Pour Innovation et Développement économique (IDE), ce projet arrive d’ailleurs à point, alors que le centre d’innovation agroalimentaire devrait commencer à se refaire une beauté prochainement. «On aime vraiment le look de la murale et pour nous, c’est une première étape pour redonner une vie au bâtiment. D’ailleurs, au courant des prochains mois, il y a plein de choses qui vont se faire dans ce bâtiment-là, donc ça permet de créer un petit trait de caractère avant de continuer dans notre déploiement», souligne Audrey Castonguay, coordonnatrice des événements chez IDE Trois-Rivières.

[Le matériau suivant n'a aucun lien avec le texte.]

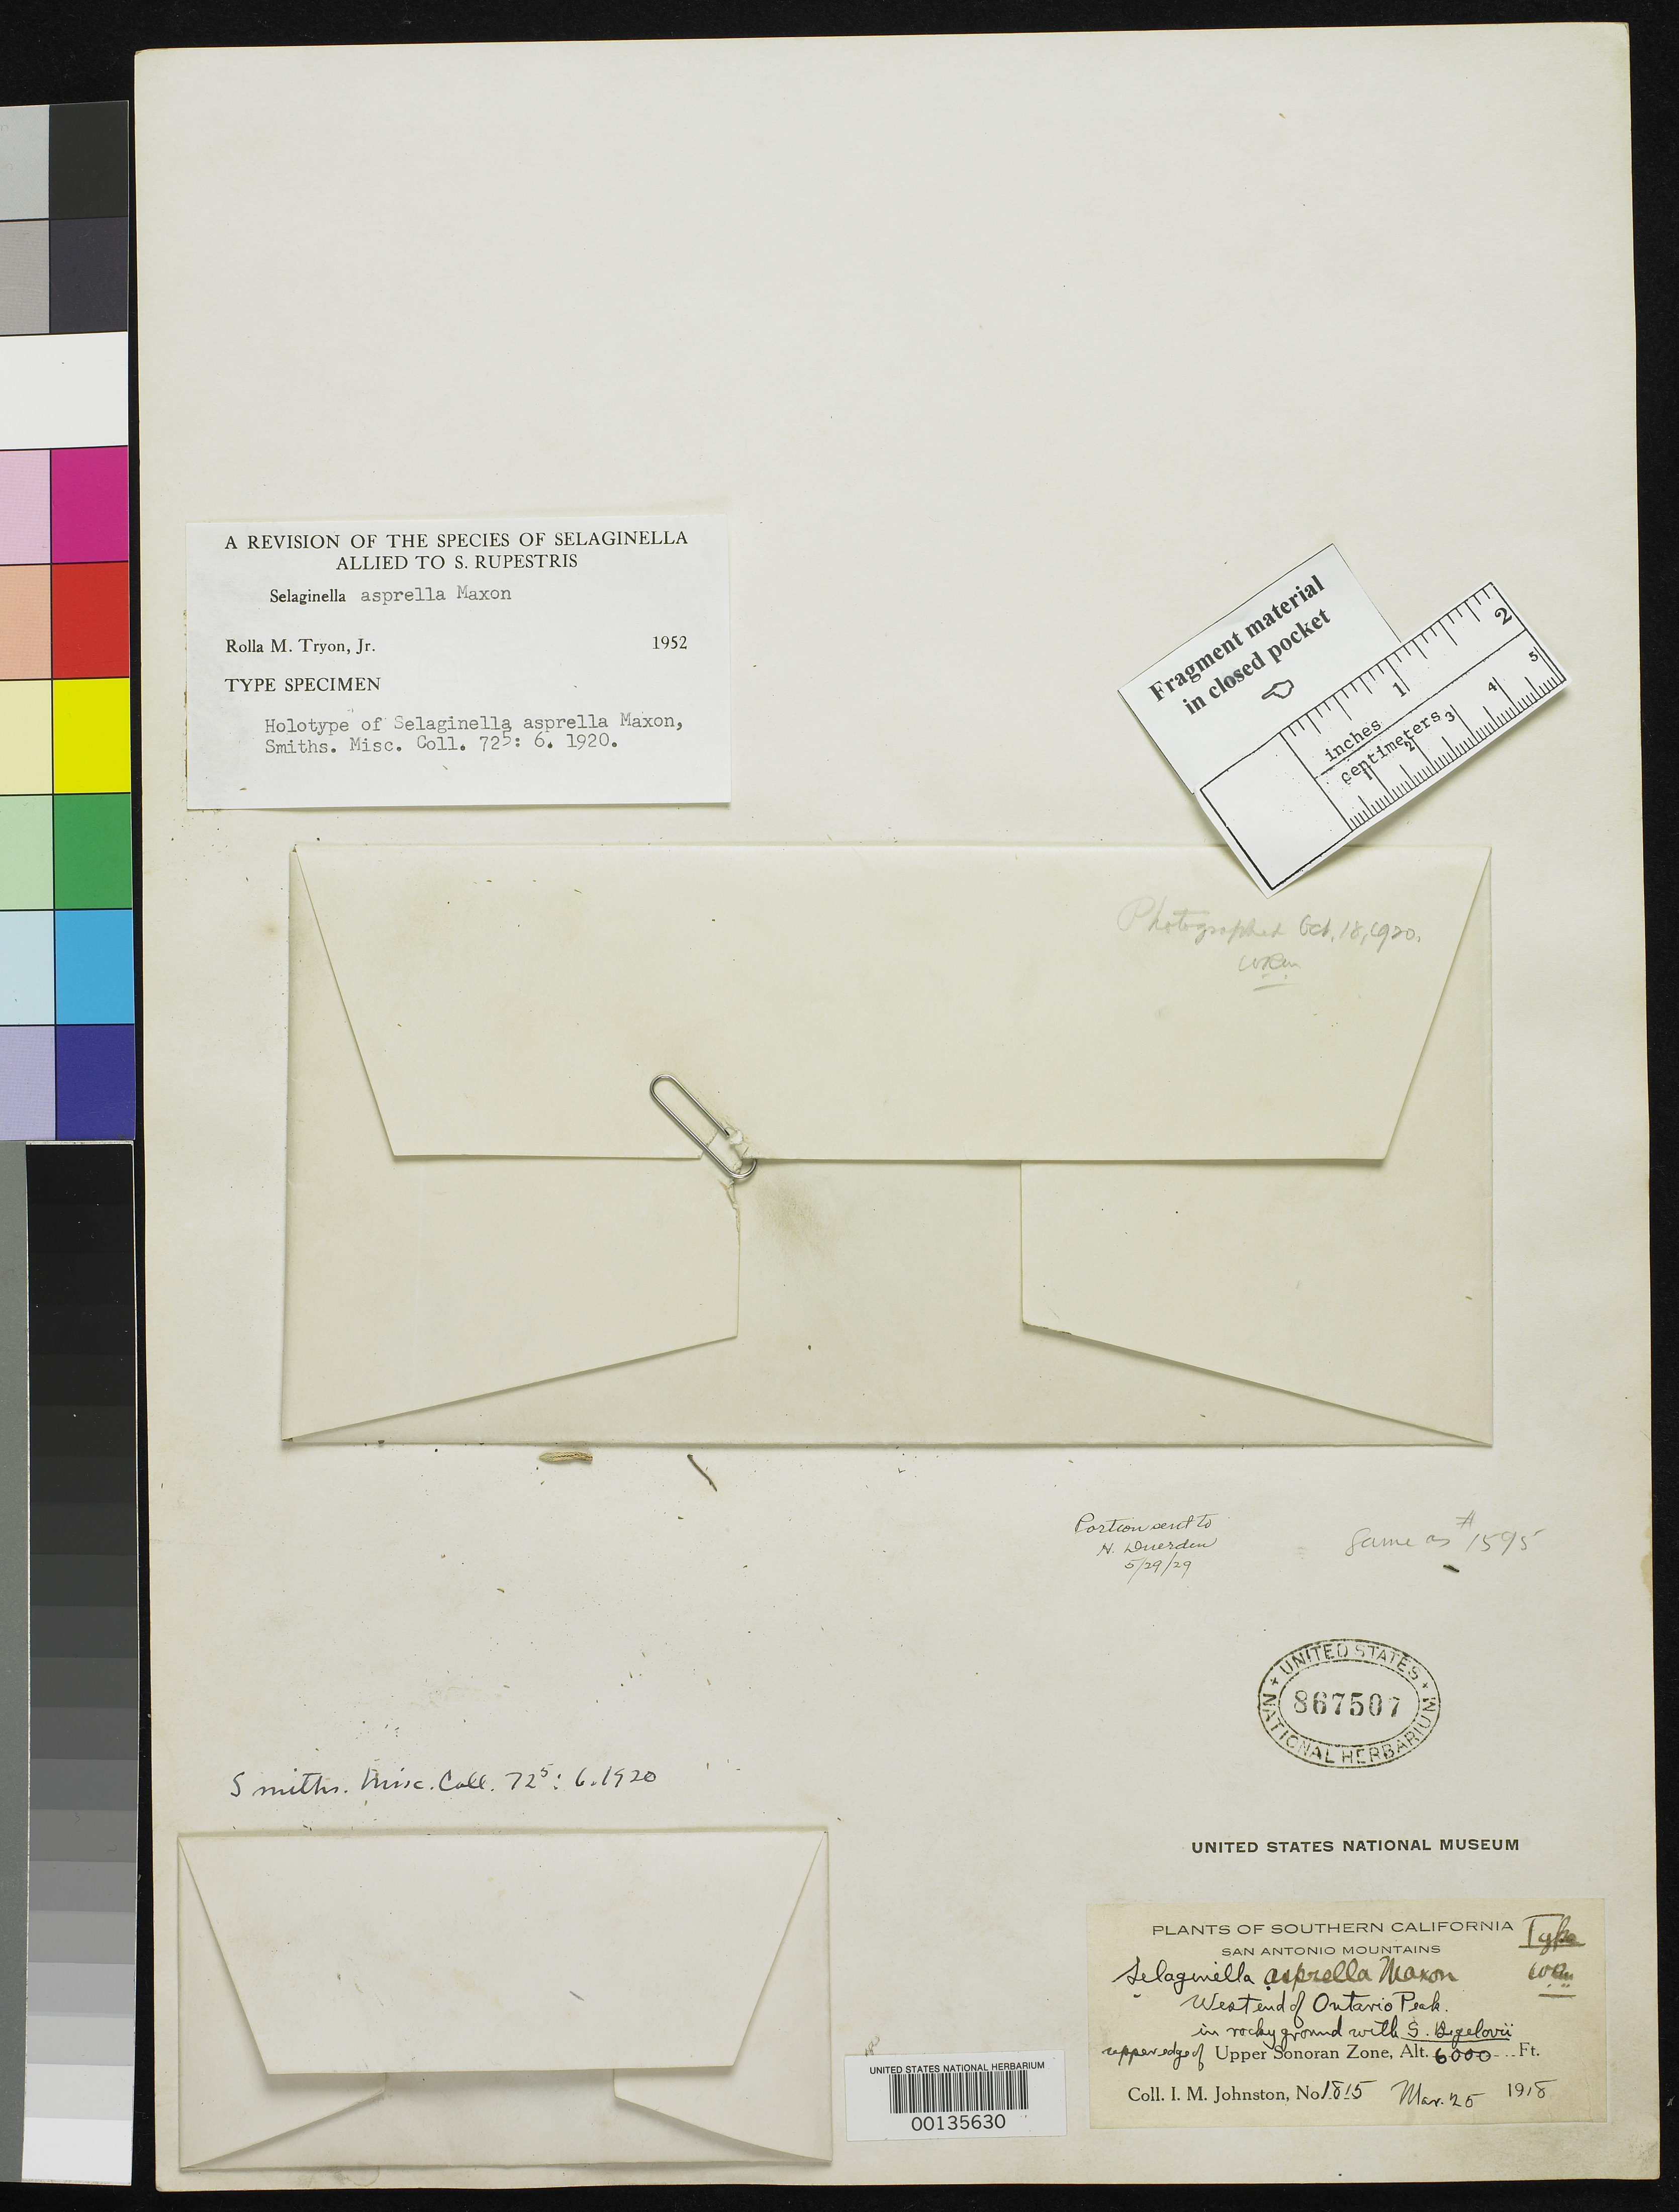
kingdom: Plantae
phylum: Tracheophyta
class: Lycopodiopsida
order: Selaginellales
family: Selaginellaceae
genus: Selaginella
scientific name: Selaginella asprella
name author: Maxon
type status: Holotype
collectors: I.M. Johnston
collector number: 1815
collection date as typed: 25 Mar 1918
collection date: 1918-03-25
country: United States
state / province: California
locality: San Antonio Mountains, W end of Ontario Peak, upper slope of Upper Sonoran Zone.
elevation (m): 1829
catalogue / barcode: US 867507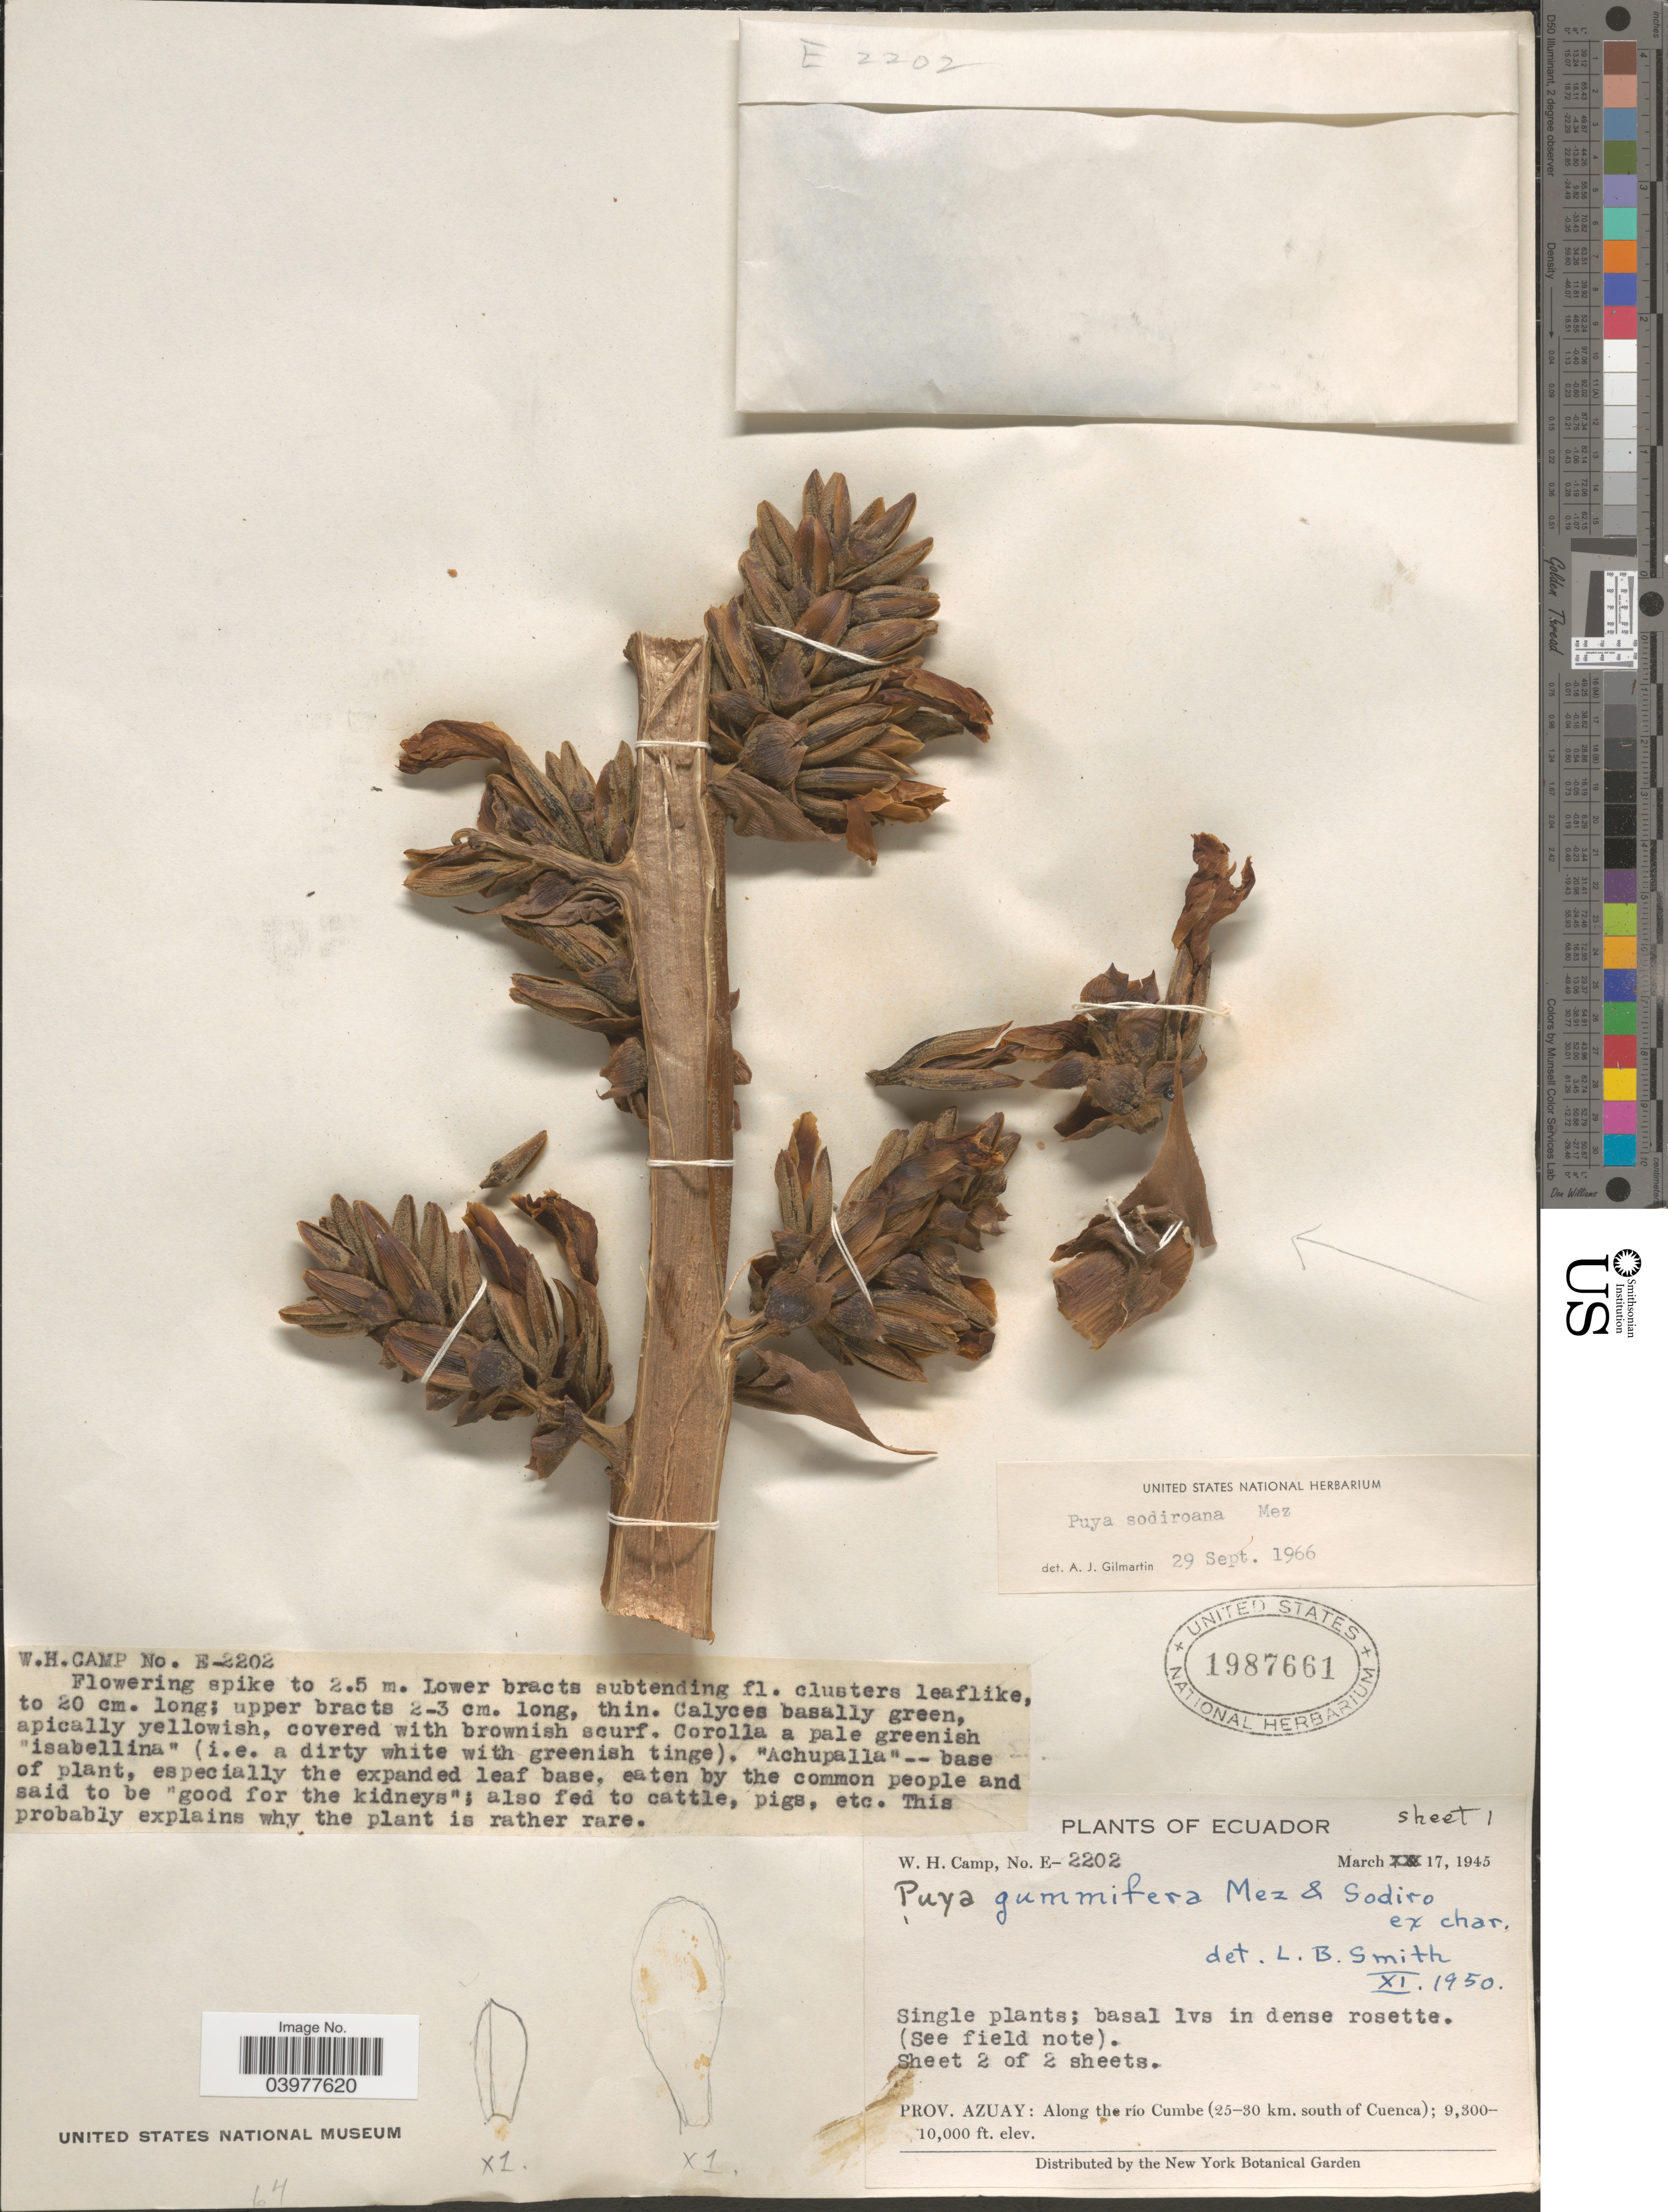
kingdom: Plantae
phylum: Tracheophyta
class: Liliopsida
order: Poales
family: Bromeliaceae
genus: Puya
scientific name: Puya sodiroana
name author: Mez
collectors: W. H. Camp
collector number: E2202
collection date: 1945-03-17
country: Ecuador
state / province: Azuay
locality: Along the río Cumbe (25-30 km. south of Cuenca).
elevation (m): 2835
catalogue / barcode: US 1987661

Un thème toujours d’actualité

C’est donc sous le thème Croire que prendra place la murale géante au cours des prochaines semaines. Un thème qui est d’ailleurs toujours d’actualité en ce temps de pandémie.

«Avec tout ce qui se passait dans le monde depuis déjà deux ans, nos réflexions tendaient déjà vers l’espoir qu’on puisse cohabiter avec les diverses communautés avec plus que du respect, mais aussi dans l’amitié et la convivialité et c’est d’autant plus d’actualité aujourd’hui avec la pandémie», soutient Audrey Labrie.

Une exposition similaire devrait également voir le jour au Carré 150 de Victoriaville au cours des prochaines semaines.